··· TASK INPUT
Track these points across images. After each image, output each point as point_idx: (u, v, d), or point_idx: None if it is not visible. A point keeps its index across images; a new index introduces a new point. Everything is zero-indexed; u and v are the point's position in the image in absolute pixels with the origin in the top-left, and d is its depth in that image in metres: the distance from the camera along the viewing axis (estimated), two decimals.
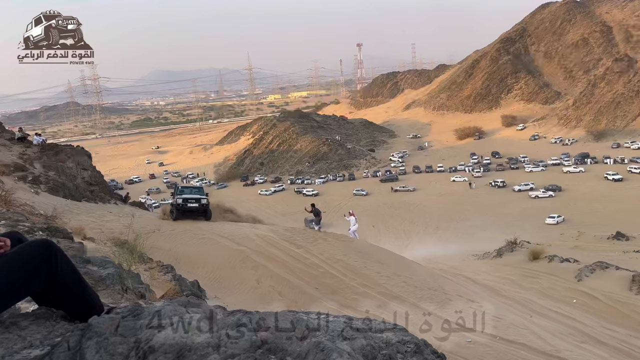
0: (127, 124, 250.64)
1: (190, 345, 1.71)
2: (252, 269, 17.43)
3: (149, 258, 15.34)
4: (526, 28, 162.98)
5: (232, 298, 14.97)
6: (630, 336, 14.96)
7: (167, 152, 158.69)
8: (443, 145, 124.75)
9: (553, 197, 70.55)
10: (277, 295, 15.62)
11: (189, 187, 26.88)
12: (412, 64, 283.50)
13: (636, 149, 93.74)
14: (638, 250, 36.48)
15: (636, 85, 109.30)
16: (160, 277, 13.63)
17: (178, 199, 23.23)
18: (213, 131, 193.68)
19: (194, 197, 23.80)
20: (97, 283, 4.71)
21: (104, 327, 1.84)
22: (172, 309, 1.97)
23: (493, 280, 21.05)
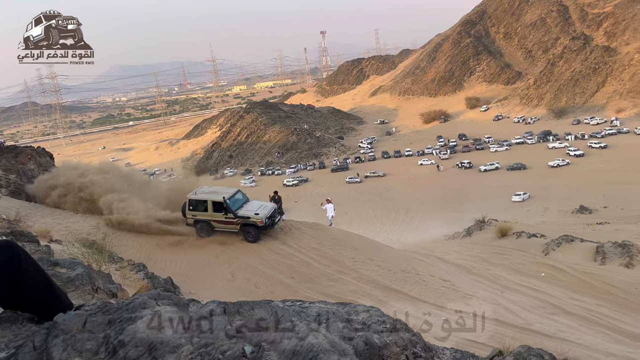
0: (89, 122, 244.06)
1: (162, 337, 1.68)
2: (226, 263, 17.33)
3: (119, 257, 15.05)
4: (486, 10, 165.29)
5: (207, 293, 14.85)
6: (596, 305, 15.54)
7: (132, 149, 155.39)
8: (410, 129, 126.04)
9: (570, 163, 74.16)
10: (253, 287, 15.58)
11: (232, 197, 19.60)
12: (376, 50, 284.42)
13: (595, 124, 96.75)
14: (601, 222, 37.81)
15: (593, 62, 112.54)
16: (132, 276, 13.41)
17: (249, 214, 18.55)
18: (178, 125, 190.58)
19: (268, 209, 19.22)
20: (66, 284, 4.58)
21: (70, 324, 1.78)
22: (142, 302, 1.93)
23: (464, 259, 21.47)
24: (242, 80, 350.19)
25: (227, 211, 18.70)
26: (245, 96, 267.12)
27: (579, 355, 11.07)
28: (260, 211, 18.88)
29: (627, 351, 12.04)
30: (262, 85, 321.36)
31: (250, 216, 18.58)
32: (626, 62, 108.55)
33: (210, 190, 19.91)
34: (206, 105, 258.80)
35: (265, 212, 18.82)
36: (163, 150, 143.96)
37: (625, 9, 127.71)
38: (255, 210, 18.98)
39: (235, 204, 19.17)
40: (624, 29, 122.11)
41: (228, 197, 18.97)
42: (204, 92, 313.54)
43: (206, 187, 20.77)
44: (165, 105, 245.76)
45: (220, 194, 19.23)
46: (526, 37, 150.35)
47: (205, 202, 19.01)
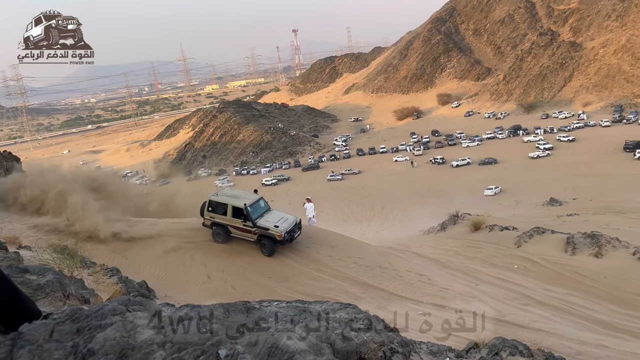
0: (57, 125, 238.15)
1: (134, 343, 1.63)
2: (202, 265, 17.13)
3: (92, 262, 14.74)
4: (455, 7, 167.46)
5: (184, 295, 14.68)
6: (567, 294, 15.91)
7: (102, 151, 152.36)
8: (384, 126, 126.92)
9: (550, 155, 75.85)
10: (230, 289, 15.45)
11: (254, 204, 18.51)
12: (349, 48, 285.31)
13: (563, 118, 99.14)
14: (570, 214, 38.74)
15: (560, 57, 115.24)
16: (106, 281, 13.14)
17: (268, 226, 17.42)
18: (150, 126, 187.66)
19: (289, 223, 17.99)
20: (35, 292, 4.46)
21: (36, 334, 1.71)
22: (112, 308, 1.87)
23: (439, 253, 21.72)
24: (214, 80, 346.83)
25: (246, 218, 17.67)
26: (218, 95, 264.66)
27: (553, 344, 11.31)
28: (281, 224, 17.73)
29: (597, 338, 12.38)
30: (235, 85, 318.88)
31: (270, 228, 17.45)
32: (591, 57, 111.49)
33: (232, 194, 19.06)
34: (178, 105, 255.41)
35: (285, 225, 17.71)
36: (134, 151, 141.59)
37: (589, 5, 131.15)
38: (276, 222, 17.80)
39: (256, 212, 18.16)
40: (588, 25, 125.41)
41: (250, 203, 18.00)
42: (176, 92, 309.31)
43: (229, 190, 20.06)
44: (136, 106, 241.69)
45: (242, 199, 18.28)
46: (495, 34, 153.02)
47: (225, 205, 18.09)
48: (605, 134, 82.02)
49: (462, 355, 5.42)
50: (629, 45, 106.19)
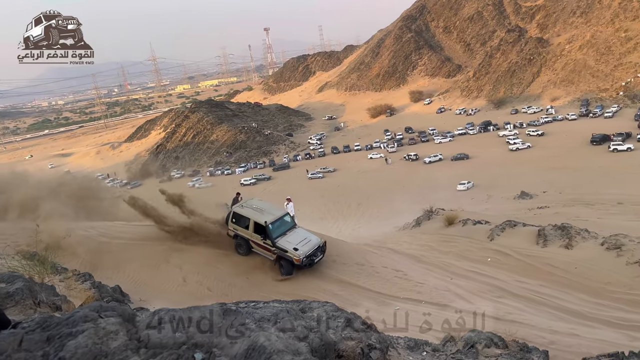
0: (24, 128, 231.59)
1: (107, 350, 1.60)
2: (177, 267, 16.91)
3: (63, 268, 14.42)
4: (425, 5, 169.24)
5: (159, 299, 14.46)
6: (540, 286, 16.26)
7: (71, 154, 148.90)
8: (358, 124, 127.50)
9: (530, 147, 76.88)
10: (206, 291, 15.31)
11: (277, 221, 17.63)
12: (321, 46, 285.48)
13: (532, 113, 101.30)
14: (541, 206, 39.64)
15: (528, 53, 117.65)
16: (78, 287, 12.87)
17: (288, 248, 16.60)
18: (120, 128, 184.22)
19: (311, 245, 16.97)
20: (4, 300, 4.34)
21: (4, 344, 1.66)
22: (83, 315, 1.83)
23: (414, 249, 21.92)
24: (185, 79, 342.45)
25: (267, 236, 17.01)
26: (190, 95, 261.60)
27: (527, 335, 11.56)
28: (301, 246, 16.77)
29: (569, 327, 12.69)
30: (207, 84, 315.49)
31: (289, 250, 16.59)
32: (558, 53, 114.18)
33: (258, 207, 18.21)
34: (149, 106, 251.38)
35: (305, 248, 16.76)
36: (105, 154, 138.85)
37: (555, 2, 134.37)
38: (297, 243, 16.88)
39: (279, 230, 17.36)
40: (555, 21, 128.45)
41: (272, 220, 17.23)
42: (146, 92, 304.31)
43: (256, 201, 19.10)
44: (105, 108, 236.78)
45: (266, 214, 17.53)
46: (464, 31, 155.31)
47: (248, 220, 17.48)
48: (573, 128, 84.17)
49: (438, 348, 5.49)
50: (593, 40, 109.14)
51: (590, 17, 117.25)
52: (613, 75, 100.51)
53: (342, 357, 3.12)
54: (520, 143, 79.67)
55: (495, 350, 5.00)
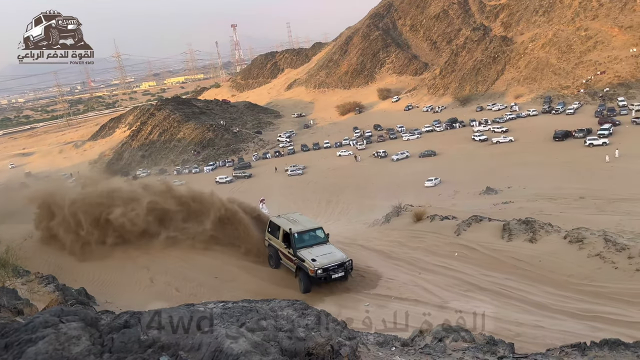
0: None
1: (68, 356, 1.55)
2: (144, 268, 16.66)
3: (25, 271, 14.03)
4: (392, 3, 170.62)
5: (126, 300, 14.21)
6: (505, 279, 16.66)
7: (32, 153, 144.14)
8: (327, 121, 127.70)
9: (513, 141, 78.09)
10: (174, 291, 15.11)
11: (306, 232, 17.33)
12: (289, 44, 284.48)
13: (496, 110, 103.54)
14: (506, 201, 40.53)
15: (492, 52, 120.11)
16: (41, 289, 12.54)
17: (306, 257, 16.15)
18: (83, 126, 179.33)
19: (331, 259, 16.32)
20: None
21: None
22: (43, 320, 1.76)
23: (384, 245, 22.15)
24: (150, 76, 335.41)
25: (289, 245, 16.79)
26: (155, 92, 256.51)
27: (493, 328, 11.83)
28: (320, 259, 16.09)
29: (534, 319, 13.06)
30: (173, 81, 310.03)
31: (306, 260, 16.10)
32: (522, 51, 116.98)
33: (294, 219, 18.28)
34: (113, 103, 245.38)
35: (324, 261, 16.04)
36: (68, 153, 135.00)
37: (518, 1, 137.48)
38: (316, 255, 16.27)
39: (305, 241, 16.91)
40: (518, 20, 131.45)
41: (300, 230, 16.98)
42: (110, 89, 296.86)
43: (297, 215, 19.16)
44: (68, 105, 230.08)
45: (297, 225, 17.40)
46: (431, 29, 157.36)
47: (279, 228, 17.51)
48: (536, 124, 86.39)
49: (407, 343, 5.56)
50: (555, 39, 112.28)
51: (552, 16, 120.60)
52: (574, 73, 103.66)
53: (312, 356, 3.12)
54: (502, 137, 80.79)
55: (463, 344, 5.10)
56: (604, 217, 29.69)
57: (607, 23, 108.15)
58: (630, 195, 38.69)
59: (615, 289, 14.75)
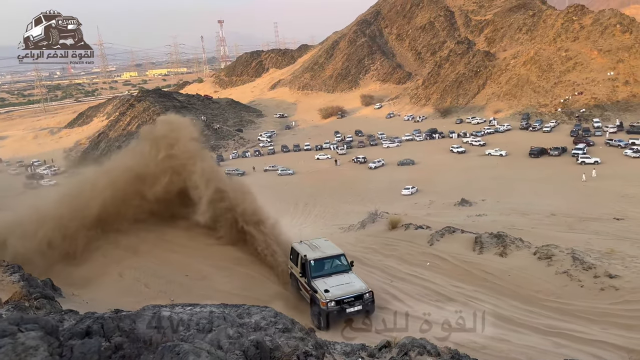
0: None
1: None
2: (114, 262, 16.33)
3: None
4: (380, 11, 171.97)
5: (93, 294, 13.96)
6: (475, 291, 16.88)
7: (5, 137, 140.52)
8: (309, 124, 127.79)
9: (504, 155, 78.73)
10: (143, 287, 14.86)
11: (324, 259, 15.65)
12: (276, 44, 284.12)
13: (476, 124, 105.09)
14: (479, 214, 41.07)
15: (475, 66, 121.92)
16: (5, 279, 12.23)
17: (319, 288, 14.36)
18: (60, 113, 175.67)
19: (347, 290, 14.37)
20: None
21: None
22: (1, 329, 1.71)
23: (358, 251, 22.22)
24: (132, 67, 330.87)
25: (305, 273, 15.12)
26: (137, 83, 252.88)
27: (460, 340, 11.98)
28: (334, 289, 14.22)
29: (500, 333, 13.26)
30: (155, 73, 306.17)
31: (318, 291, 14.30)
32: (503, 67, 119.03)
33: (315, 244, 16.47)
34: (92, 91, 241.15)
35: (339, 292, 14.14)
36: (42, 139, 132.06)
37: (503, 18, 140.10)
38: (331, 285, 14.43)
39: (323, 270, 15.20)
40: (502, 36, 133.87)
41: (317, 257, 15.32)
42: (90, 77, 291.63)
43: (321, 240, 17.17)
44: (46, 91, 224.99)
45: (316, 252, 15.70)
46: (416, 40, 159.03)
47: (298, 255, 15.80)
48: (513, 139, 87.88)
49: (374, 354, 5.59)
50: (536, 57, 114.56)
51: (535, 35, 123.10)
52: (553, 92, 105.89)
53: None
54: (494, 150, 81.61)
55: (428, 357, 5.15)
56: (573, 235, 30.32)
57: (587, 46, 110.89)
58: (600, 215, 39.64)
59: (580, 307, 15.08)
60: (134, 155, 18.88)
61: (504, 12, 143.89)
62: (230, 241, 18.64)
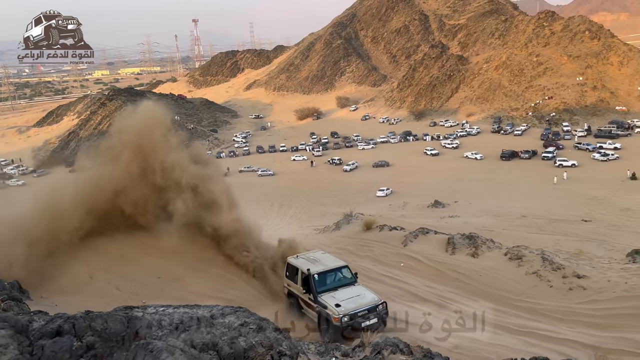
0: None
1: None
2: (84, 263, 15.95)
3: None
4: (356, 13, 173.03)
5: (62, 297, 13.64)
6: (447, 291, 17.13)
7: None
8: (285, 125, 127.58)
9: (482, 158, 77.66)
10: (114, 290, 14.56)
11: (328, 272, 14.56)
12: (251, 44, 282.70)
13: (449, 127, 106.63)
14: (452, 215, 41.68)
15: (448, 70, 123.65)
16: None
17: (328, 303, 13.32)
18: (29, 111, 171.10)
19: (360, 303, 13.40)
20: None
21: None
22: None
23: (333, 252, 22.19)
24: (104, 65, 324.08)
25: (309, 289, 13.96)
26: (108, 82, 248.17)
27: (432, 340, 12.15)
28: (346, 303, 13.23)
29: (472, 332, 13.48)
30: (128, 72, 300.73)
31: (328, 306, 13.21)
32: (476, 71, 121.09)
33: (314, 258, 15.34)
34: (62, 90, 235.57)
35: (351, 305, 13.15)
36: (10, 138, 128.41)
37: (476, 22, 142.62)
38: (341, 299, 13.44)
39: (328, 284, 14.18)
40: (475, 41, 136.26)
41: (320, 271, 14.19)
42: (60, 75, 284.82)
43: (318, 253, 16.11)
44: (14, 89, 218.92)
45: (318, 265, 14.59)
46: (391, 43, 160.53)
47: (297, 270, 14.66)
48: (485, 142, 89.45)
49: (348, 354, 5.63)
50: (508, 62, 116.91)
51: (507, 40, 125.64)
52: (524, 96, 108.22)
53: None
54: (471, 153, 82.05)
55: (401, 356, 5.22)
56: (543, 236, 31.05)
57: (558, 51, 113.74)
58: (569, 217, 40.70)
59: (549, 307, 15.46)
60: (107, 168, 18.15)
61: (477, 17, 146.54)
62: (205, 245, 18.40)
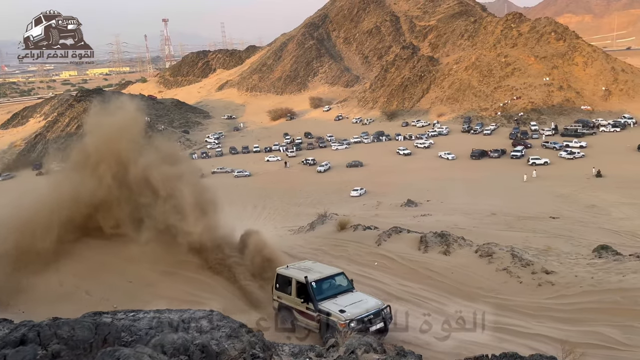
0: None
1: None
2: (54, 270, 15.59)
3: None
4: (328, 14, 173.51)
5: (30, 303, 13.32)
6: (420, 289, 17.34)
7: None
8: (258, 125, 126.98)
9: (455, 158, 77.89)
10: (84, 295, 14.29)
11: (325, 280, 14.13)
12: (223, 44, 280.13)
13: (421, 127, 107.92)
14: (424, 214, 42.20)
15: (419, 70, 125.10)
16: None
17: (332, 310, 12.78)
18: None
19: (365, 307, 13.06)
20: None
21: None
22: None
23: (307, 252, 22.29)
24: (72, 65, 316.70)
25: (307, 298, 13.35)
26: (76, 83, 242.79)
27: (405, 337, 12.28)
28: (350, 308, 12.81)
29: (444, 329, 13.67)
30: (96, 72, 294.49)
31: (332, 312, 12.70)
32: (446, 72, 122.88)
33: (306, 267, 14.82)
34: (28, 91, 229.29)
35: (356, 310, 12.75)
36: None
37: (446, 24, 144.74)
38: (344, 305, 12.99)
39: (326, 291, 13.67)
40: (445, 42, 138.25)
41: (317, 278, 13.70)
42: (26, 76, 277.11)
43: (309, 263, 15.73)
44: None
45: (314, 272, 14.11)
46: (363, 44, 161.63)
47: (290, 280, 14.05)
48: (455, 142, 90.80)
49: (322, 354, 5.65)
50: (477, 63, 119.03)
51: (476, 41, 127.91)
52: (493, 96, 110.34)
53: None
54: (444, 153, 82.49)
55: (374, 355, 5.26)
56: (512, 233, 31.73)
57: (525, 52, 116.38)
58: (537, 214, 41.66)
59: (519, 302, 15.81)
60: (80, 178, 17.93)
61: (447, 18, 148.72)
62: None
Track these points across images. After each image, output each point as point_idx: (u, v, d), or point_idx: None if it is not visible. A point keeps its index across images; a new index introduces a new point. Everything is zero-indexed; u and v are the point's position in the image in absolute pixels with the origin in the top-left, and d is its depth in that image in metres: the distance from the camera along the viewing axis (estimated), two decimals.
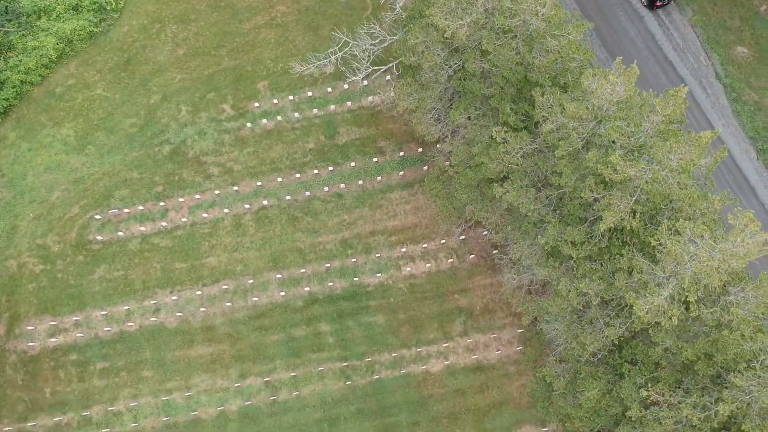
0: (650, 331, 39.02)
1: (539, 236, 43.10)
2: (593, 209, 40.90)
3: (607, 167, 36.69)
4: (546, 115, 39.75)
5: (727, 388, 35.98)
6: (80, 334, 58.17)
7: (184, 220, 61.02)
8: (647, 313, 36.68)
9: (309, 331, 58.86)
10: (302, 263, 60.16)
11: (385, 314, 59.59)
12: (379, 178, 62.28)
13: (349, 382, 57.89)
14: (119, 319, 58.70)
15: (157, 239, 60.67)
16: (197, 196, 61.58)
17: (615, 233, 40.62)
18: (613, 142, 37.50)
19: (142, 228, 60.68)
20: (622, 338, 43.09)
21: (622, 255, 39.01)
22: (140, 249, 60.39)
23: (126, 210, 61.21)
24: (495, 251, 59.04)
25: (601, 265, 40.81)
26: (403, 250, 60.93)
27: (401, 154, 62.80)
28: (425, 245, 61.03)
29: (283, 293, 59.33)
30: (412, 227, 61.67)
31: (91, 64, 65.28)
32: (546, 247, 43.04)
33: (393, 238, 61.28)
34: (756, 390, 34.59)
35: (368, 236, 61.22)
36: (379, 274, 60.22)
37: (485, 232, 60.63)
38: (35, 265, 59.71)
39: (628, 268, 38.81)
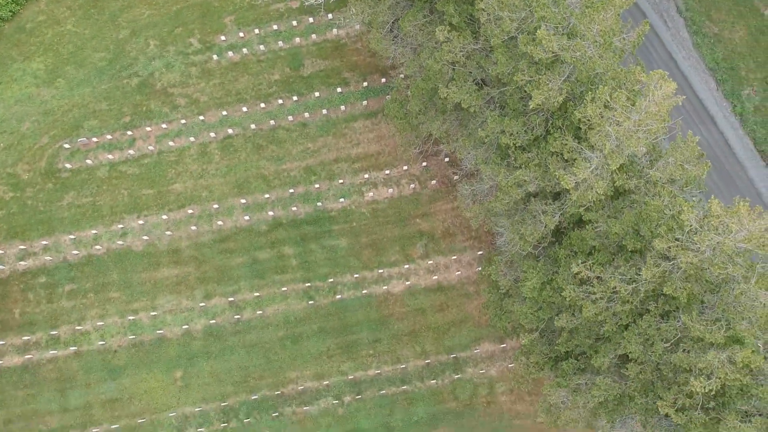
······
TASK STATEMENT. With the pictures omitted, copy the entries above exactly from the line containing "13: (636, 149, 93.74)" through the line containing "8: (410, 129, 126.04)", both lines included.

REPLY.
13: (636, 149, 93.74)
14: (638, 250, 36.48)
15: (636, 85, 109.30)
16: (160, 277, 13.63)
17: (178, 199, 23.23)
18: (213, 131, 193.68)
19: (194, 197, 23.80)
20: (97, 283, 4.71)
21: (104, 327, 1.84)
22: (172, 309, 1.97)
23: (493, 280, 21.05)
0: (89, 122, 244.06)
1: (162, 337, 1.68)
2: (226, 263, 17.33)
3: (119, 257, 15.05)
4: (486, 10, 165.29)
5: (207, 293, 14.85)
6: (596, 305, 15.54)
7: (132, 149, 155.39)
8: (410, 129, 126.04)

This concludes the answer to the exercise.